Procopius’ Portrayal of Theodora in the Secret History: ‘Her Charity was Universal’



 
 Procopius’ Portrayal of Theodora in the Secret History: ‘Her Charity was Universal’

Nadine Elizabeth Korte

Hirundo, Vol.3 (2004)

Abstract

There are many sources for the reign of Justinian (527-565 CE), such as those written by John Malalas, Evagrius Scholasticus, John Lydus and John of Ephesus; there are even the emperor’s own legal works. Despite this, it is Procopius of Caesarea (c. 500 – c. 565) and his three works, the History of the Wars, the Buildings and the Secret History, which are inescapable. Procopius’ importance is due to his unique first-hand knowledge; he accompanied Justinian’s star general Belisarius on campaigns against both the Persians and the West. Yet the use of Procopius as a source is not without its difficulties. What is remarkable is the difference in the descriptions these three works give of Justinian and Theodora. Throughout the Wars, Procopius compliments Justinian for his expulsion of the barbarians. In the Buildings, Procopius describes how Justinian took a period of disorder and “not only made it greater in extent, but also much more illustrious.” The SH, on the other hand, has Procopius describing Justinian as the veritable anti-Christ, who along with his wife, was a demon incarnate responsible for all of society’s problems:

“I, like most of my contemporaries, never once felt that these two were human beings: they were a pair of blood-thirsty demons…[f]or they plotted together to find the easiest and swiftest means of destroying all races of men and all their works, assumed human shape, became man-demons, and in this way convulsed the whole world. 

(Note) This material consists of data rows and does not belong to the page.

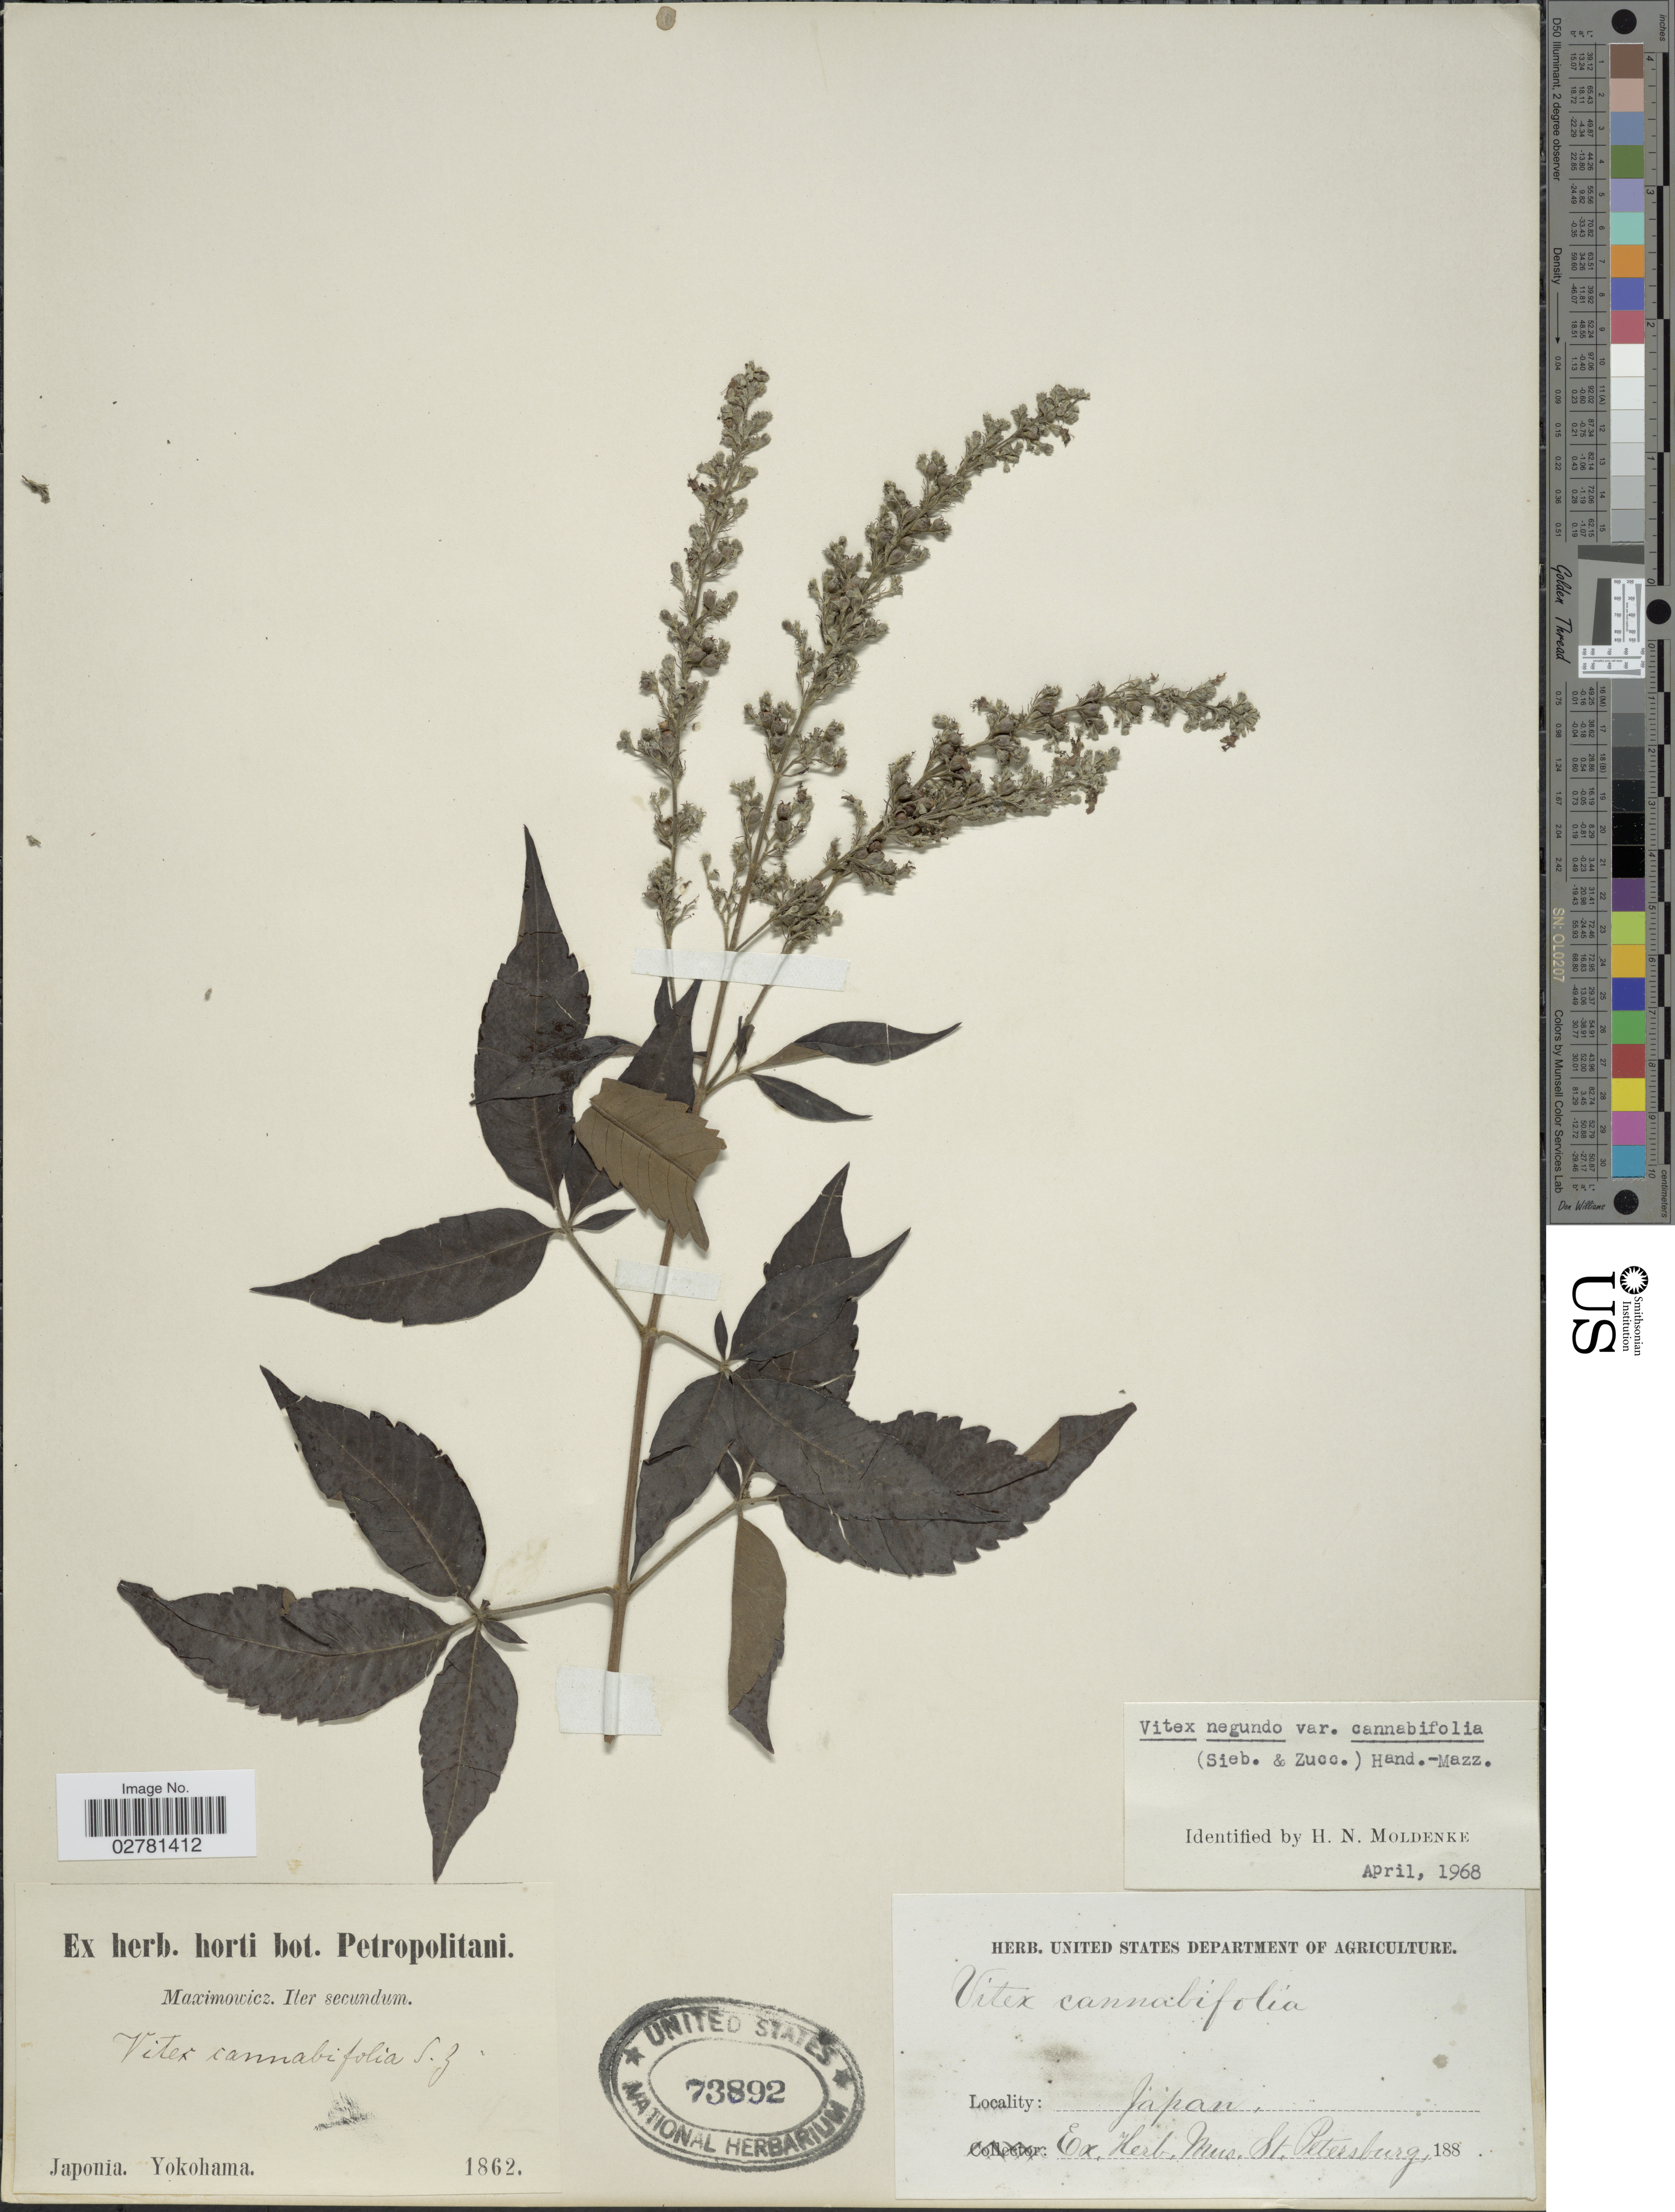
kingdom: Plantae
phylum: Tracheophyta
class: Magnoliopsida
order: Lamiales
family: Lamiaceae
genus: Vitex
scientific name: Vitex negundo var. cannabifolia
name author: (Siebold & Zucc.) Hand.-Mazz.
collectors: Maximowicz, --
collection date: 1862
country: Japan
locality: Yokohama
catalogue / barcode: US 73892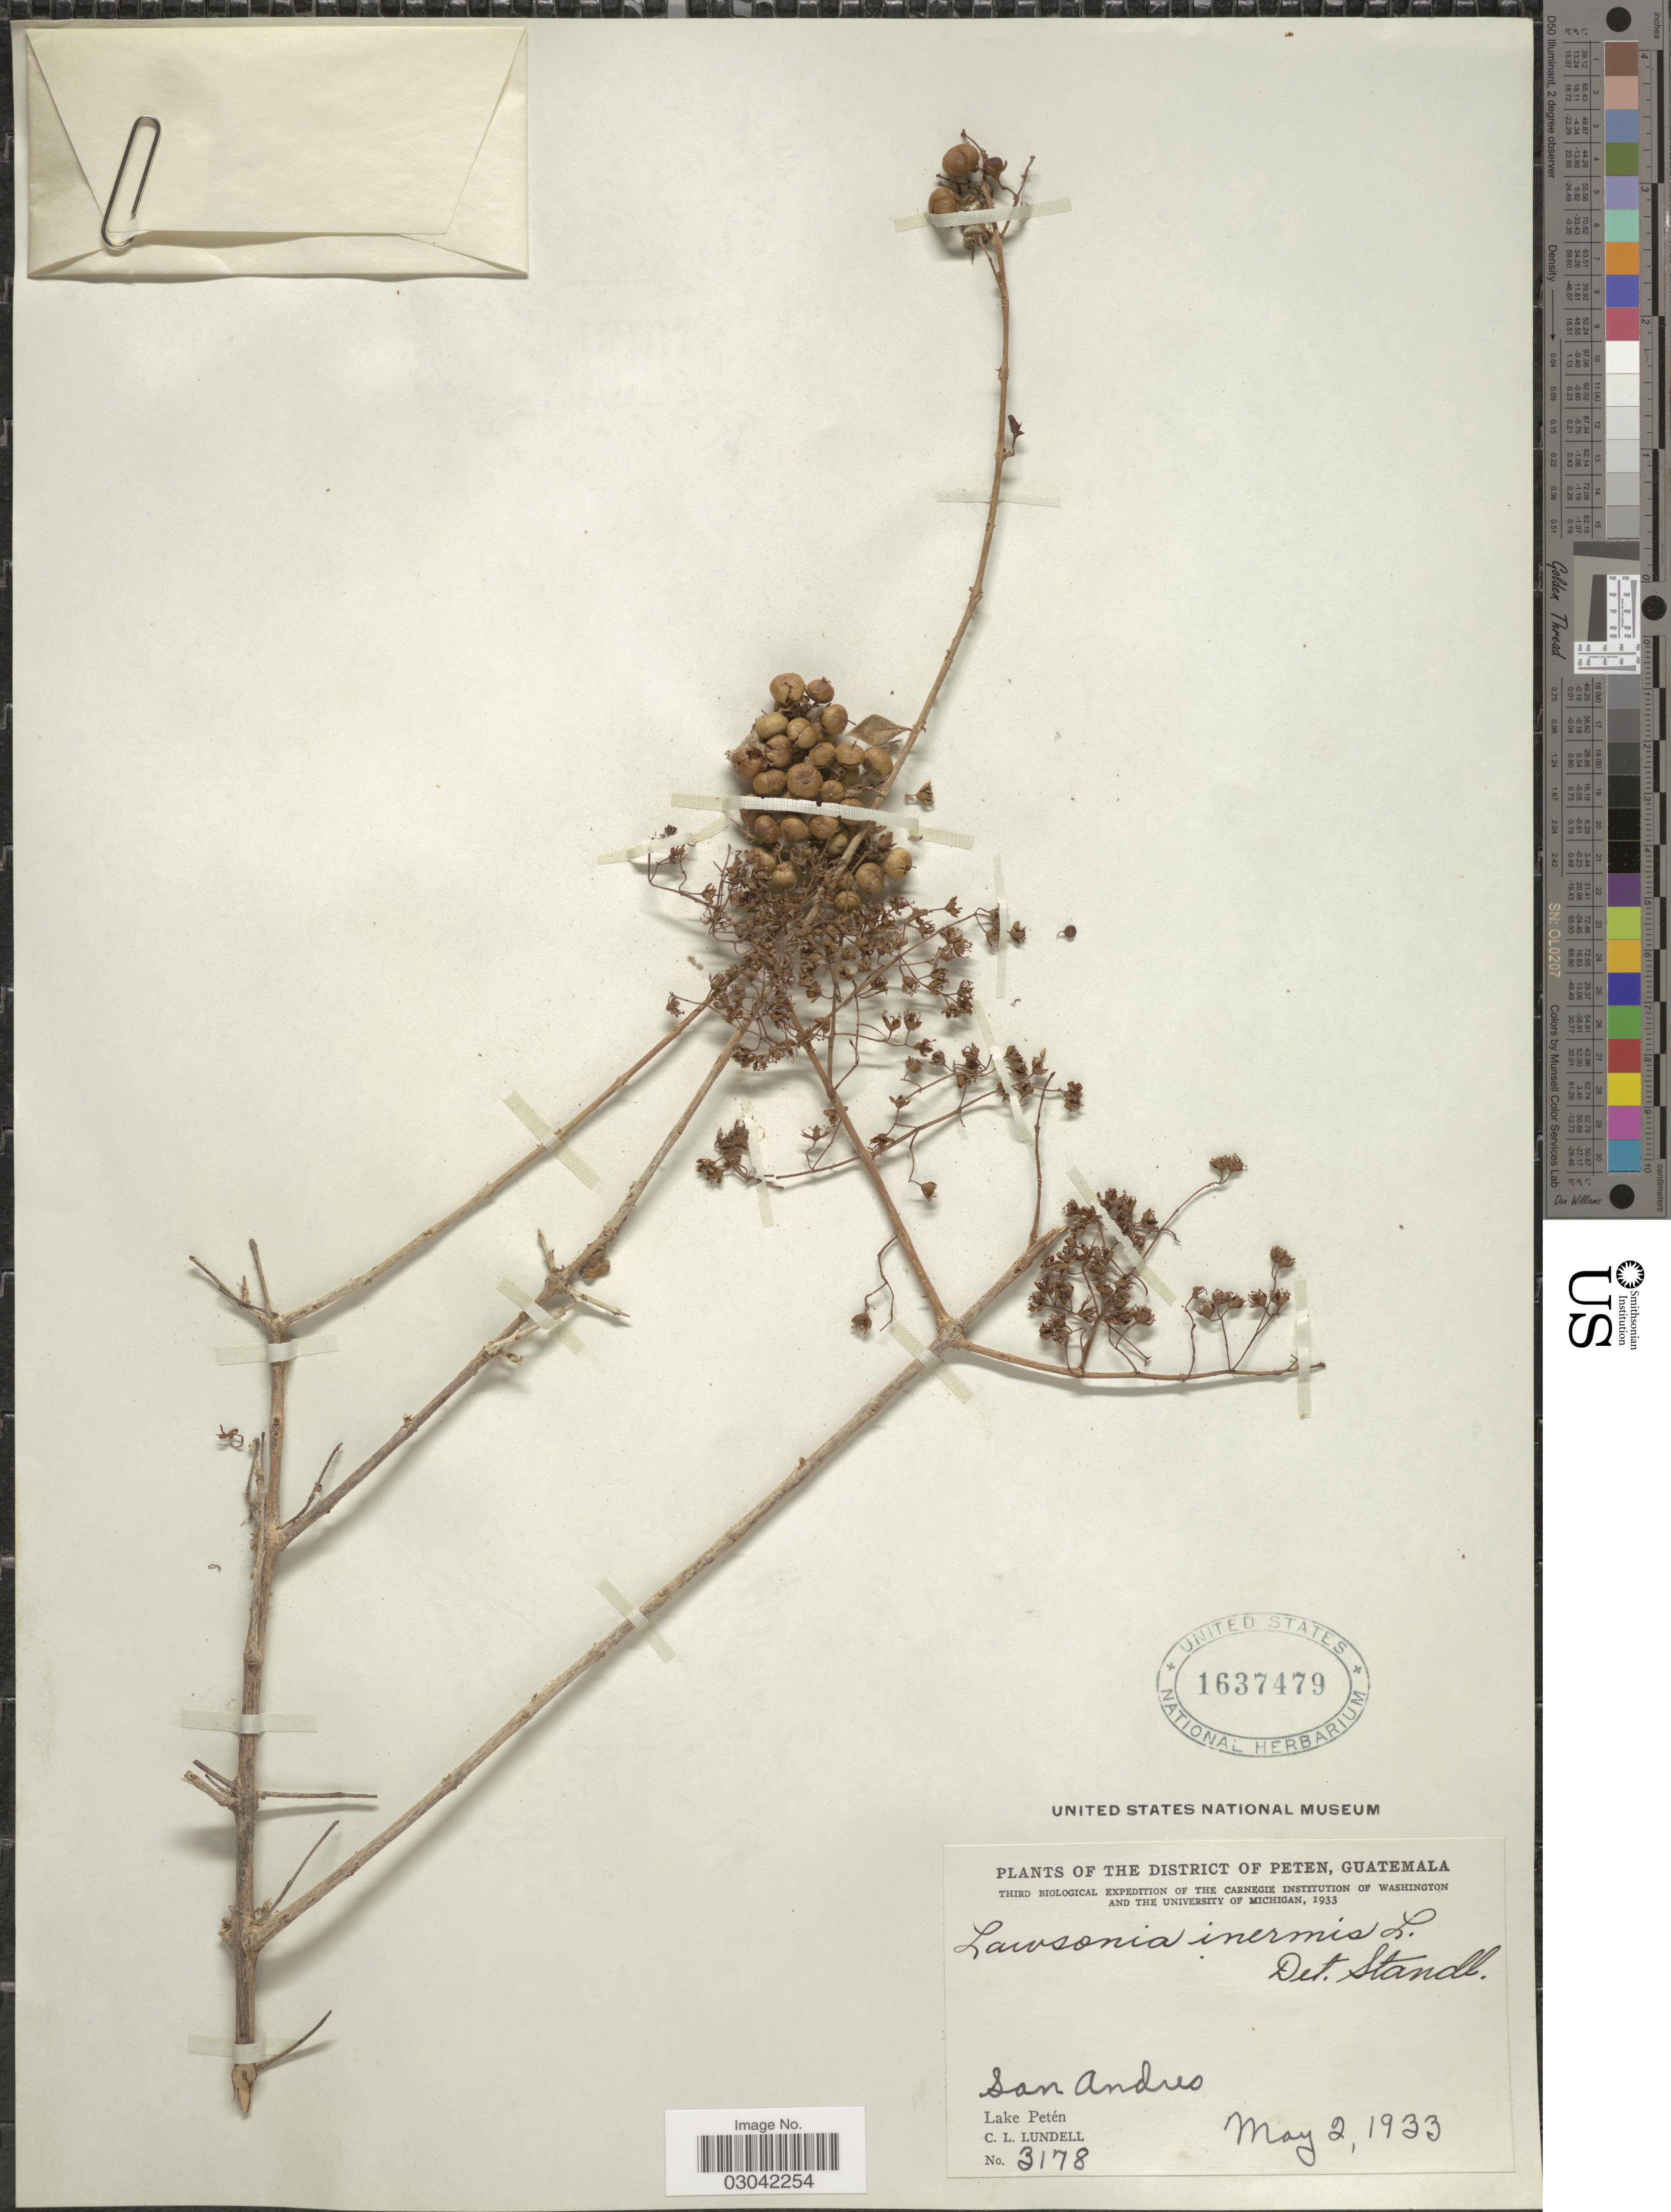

Many authors seem content to relegate the SH to a mere footnote or to a parting remark, instead of trying to determine why Procopius would write the SH in such a vehement tone. Perhaps more unsettling than this change of opinion towards the emperor, is Procopius’ treatment of Theodora. Justinian’s wife Theodora is described in graphic sexual detail as a loose and immoral woman. As Judith Herrin jokingly states: “It is almost as if one of the most respected historians of our time published hard-core pornography under a pseudonym. Perhaps some do?”